There’s something in the water (just don’t panic if it’s a great white shark)
Great white sharks could soon appear in UK waters – they may already be here. It’s good news, explains explorer Steve Backshall, but try telling people that
The seas of the UK are home to more shark species than most Brits realise. There are 21 species that reside here, such as the giant but harmless basking shark, the glorious blue and the menacing looking (but shy) porbeagle.
However there are also other species recorded as unusual or “vagrant” visitors. In the vaults of the Natural History museum, I’ve been lucky enough to see the remains of the scalloped hammerhead washed up on a beach in the 1800s, and a pickled 300-year-old Greenland shark found in Northumberland.
The species that is missing is the great white. In records going back centuries, none have ever been caught in our waters. Either by hooks, nets or cameras. That is not to say they have never been here. They’re in the Med, and a female was caught in the Bay of Biscay in the 1970s; they migrate thousands of miles and could cover the 170 miles to Cornwall with ease.
At the same latitude on the other side of the Atlantic, they are well known. Tagged individuals have been followed as they cross the Mid Atlantic ridge headed in our direction… but for some reason, they veer off and head south. We have food in seals and tuna and the right water temperature, but for some unknown reason, they just don’t like to be beside the British seaside.
This summer, a research team is headed to British waters to try and get the first solid record of a great white in Blighty. At this I have to heave a hefty sigh. The distribution map of the great white already encompasses the UK, so a positive record will not noticeably affect scientific knowledge.

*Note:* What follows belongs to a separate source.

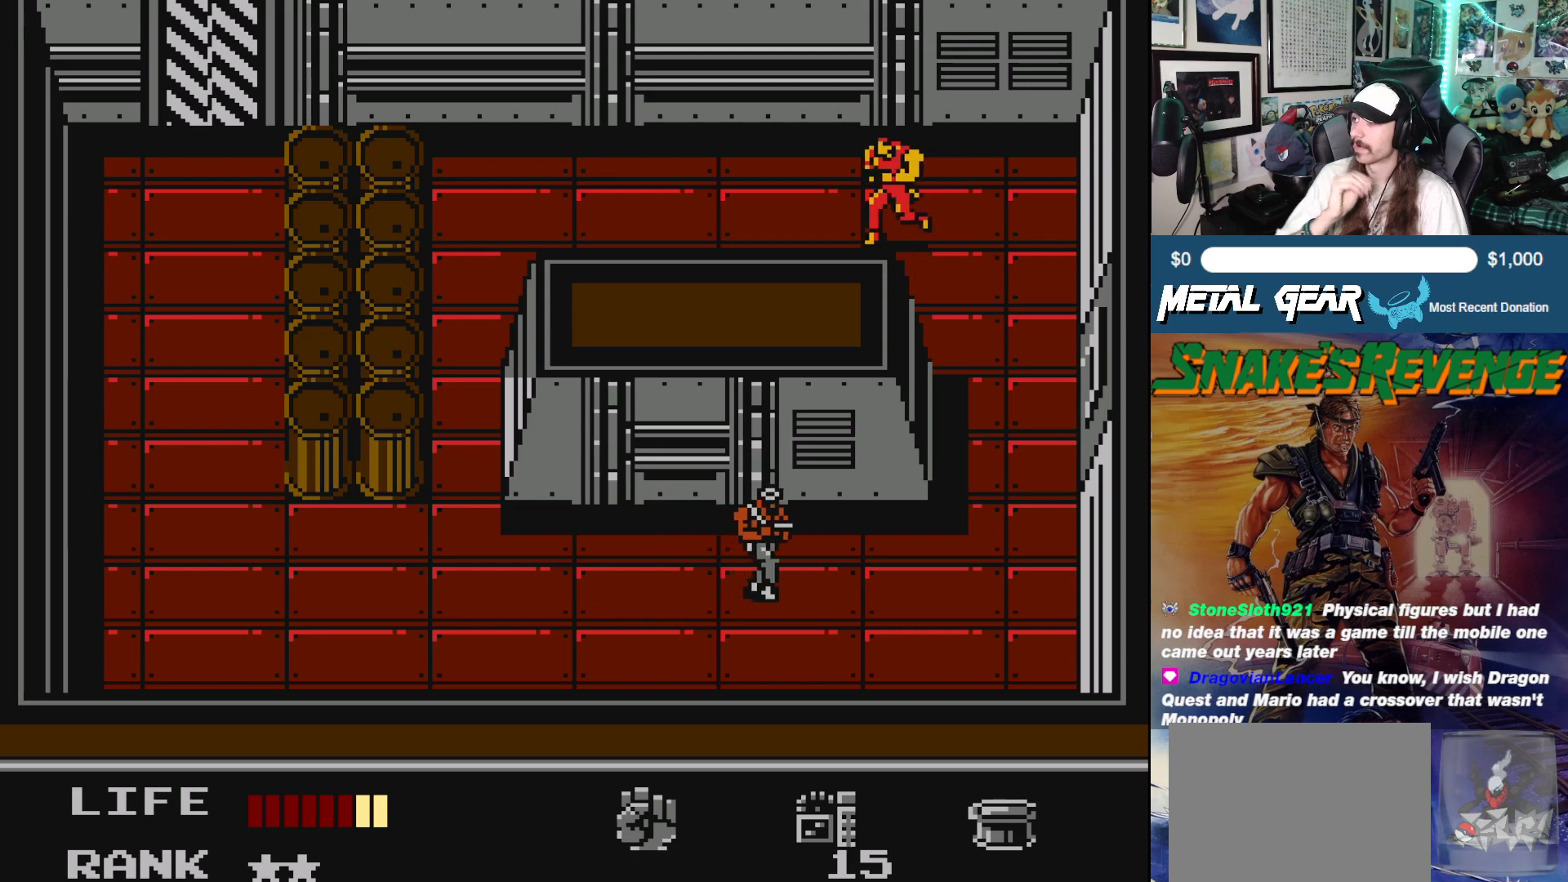
{"buttons": ["DPAD_LEFT"], "left_stick": "center", "events": []}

However, while it is – to my mind – inconceivable that a white shark has never swum through our seas, they are here so infrequently and so fleetingly as to be of no consequence. Like a rare bird that blows into the Scilly Isles sending Twitchers barmy, their stay is transitory, and they affect us and our ecosystems not a jot.
However, the hysteria that will follow a certain record of a great white here will set back shark conservation here. There have been half a dozen decent but unverified “sightings” over the years; and a thousand terrible ones (memorably, last year the Daily Mail reported a great white fin being spotted here, that turned out to be a sewage pipe.) The red tops love nothing more than a bit of silly season panic about killer wildlife. Everyone in shark conservation groans every time a basking shark appears in the Daily Star or Express having “terrified” a surfer here.

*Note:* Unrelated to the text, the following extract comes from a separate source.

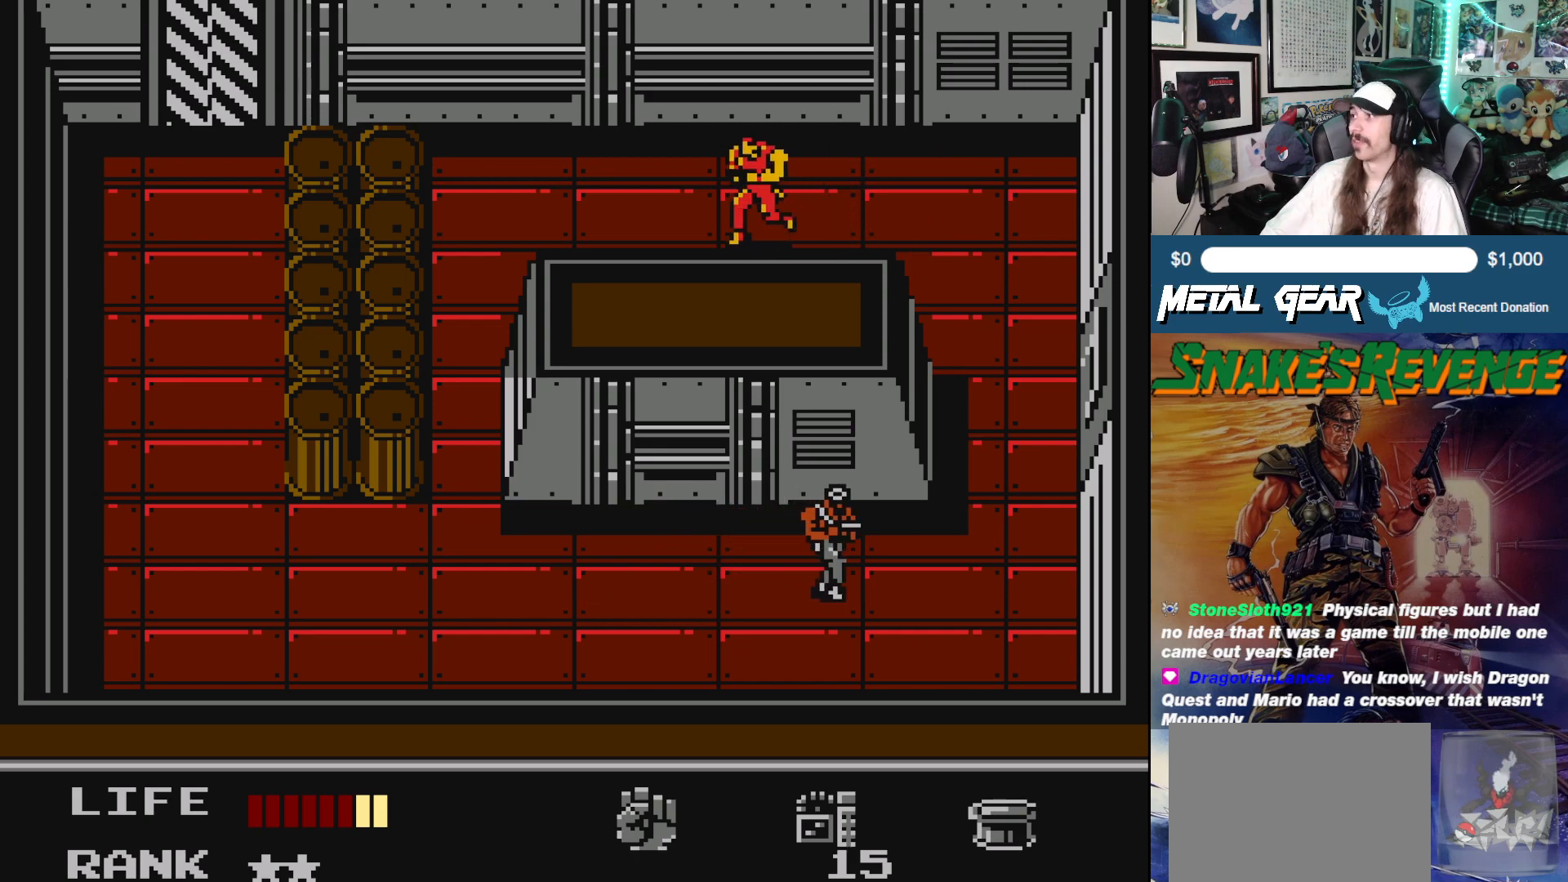
{"buttons": ["DPAD_LEFT"], "left_stick": "center", "events": []}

This fear-mongering, though, could not come at a worse time. Around the world, at least 250 million sharks are killed every year – many just for their fins. They are fast disappearing, leaving an imbalance in our seas. However on Friday, after more than a decade of campaigning by groups like Bite Back and Shark Trust, our King signed in to law the Shark fin bill, preventing the trade of detached shark fin and any product containing it in the UK.
It’s a big deal. It means that overloaded border officers – who have to sift through 60 tonnes worth of shark fin a year in search of critically endangered species – can seize any fins. It removes the “personal allowance” which enabled people to enter the UK with sacks of fins for personal usage. And it sets a precedent, that we in this animal-loving and wildlife-depleted nation value nature – and won’t be a part of trades that threaten the future of our seas.
If any evidence of a great white is found in our seas, then everyone will forget all that. Sharks in British waters will once again just be a reason for unwarranted fear; any desire to protect them overwhelmed by primal panic.